An estimated 1,300 people turned out for a march and rally organized by the local Four Freedoms Coalition. Berkshire residents marched from St. Joseph's Church on North Street to the First Church of Christ Congregational Church on East Street, where a number of speakers addressed the packed church (Eagle, January 4.) The size of the turnout was impressive, as was the makeup of the marchers: young and old, men and women, people of different races and ethnic groups. Some groups are more threatened than others in today's political climate, but when anyone's rights are jeopardized, everybody's rights are as well. Saturday's march and rally is a strong indicator that Berkshire residents are aware of what is at stake for all.

The four freedoms — freedom of speech, freedom of religion, freedom from want and freedom from fear — were articulated by President Franklin D. Roosevelt in his State of the Union speech in 1941. To FDR, they embodied the ideals that constituted the bedrock of America. The four freedoms were immortalized by the portraits done by Stockbridge's Norman Rockwell that graced the covers of the Saturday Evening Post.

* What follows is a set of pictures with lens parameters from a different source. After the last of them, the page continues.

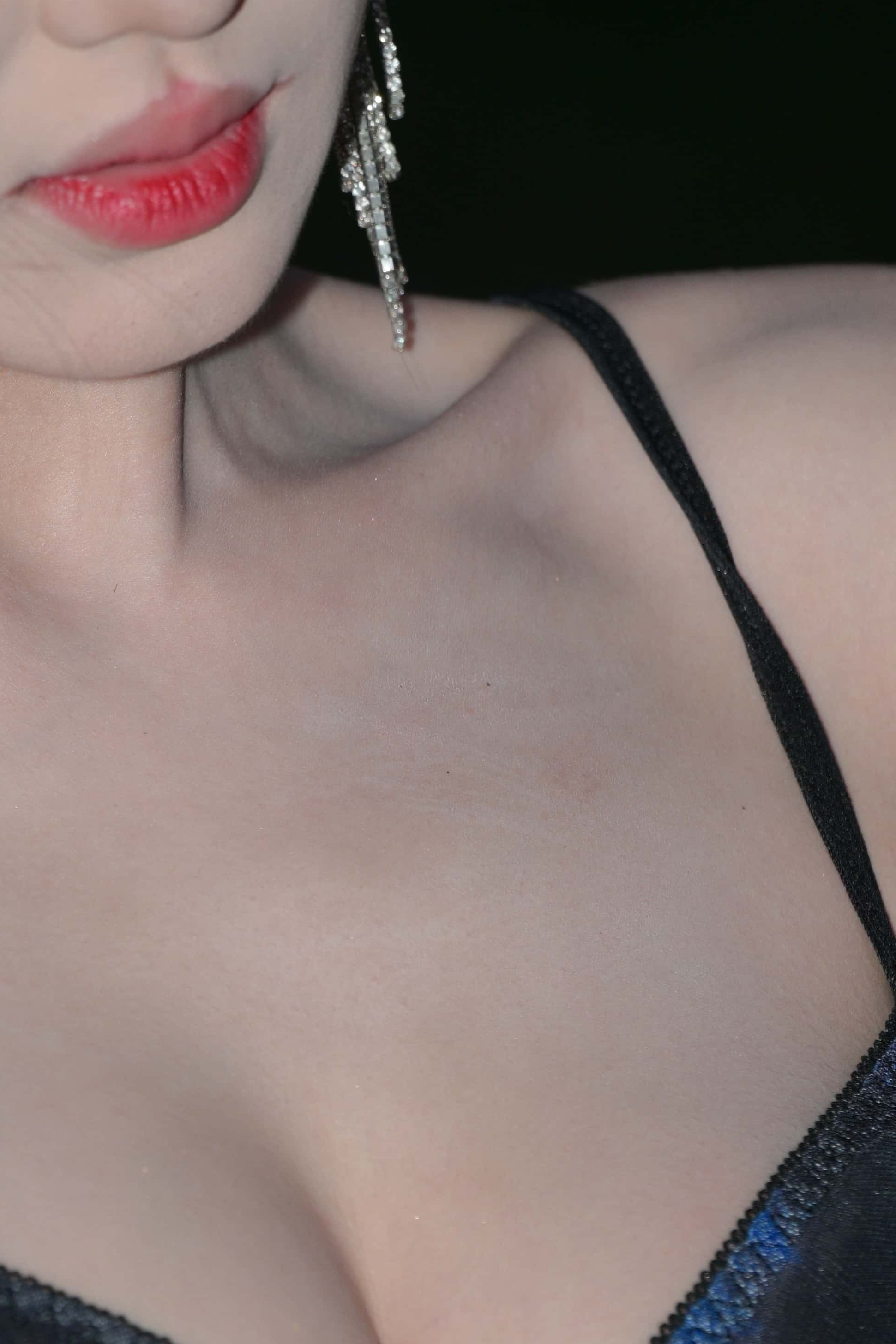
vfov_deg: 3.6
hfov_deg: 2.4
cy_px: 504
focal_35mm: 567
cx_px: -94
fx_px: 21169
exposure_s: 1/200
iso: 100
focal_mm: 200
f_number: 4.5
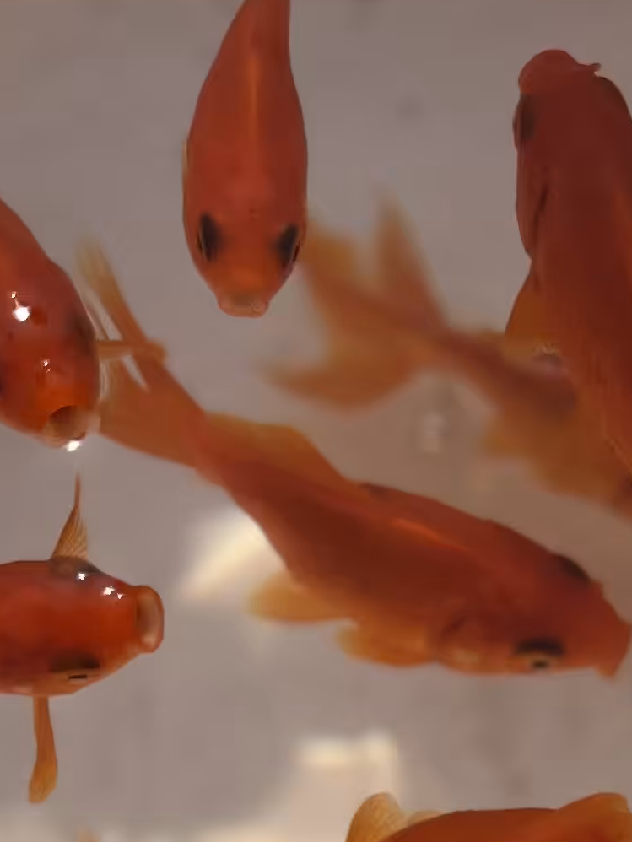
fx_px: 2555
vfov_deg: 15.3
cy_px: 1651
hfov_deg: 14.0
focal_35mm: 105
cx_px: 484
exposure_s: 1/5556
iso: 50
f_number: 1.6
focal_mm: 5.1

James Roosevelt, the grandson of FDR, told the audience at First Congregational that the authoritarianism, economic unfairness, racism and isolationism that imperiled the world in 1941 are with us today, although in different manifestations. Along with the bigotry and hatred infesting America today, there is support for the "strong man" type of government that poisoned Europe on the eve of World War II and threatens basic democratic principles.

Those who think that the November elections gave them license to deprive women, minorities and gays of their hard-won rights must be confronted by those who believe otherwise.

The notion that the elections mean an end to the social programs that benefit the poor, the elderly and blue collar workers and their families must also be resisted. The four freedoms are under assault in 2017 and must be vigorously defended.

One of the many positive aspects of Saturday's march and rally was the absence of anger. We saw more than enough anger and vitriol in the presidential campaign. A lack of anger, however, doesn't mean a lack of resolve. Berkshire County, and ideally the nation, must resolve in the months and years ahead to stand up for our four freedoms in positive and constructive ways and assure that those freedoms are extended to all Americans.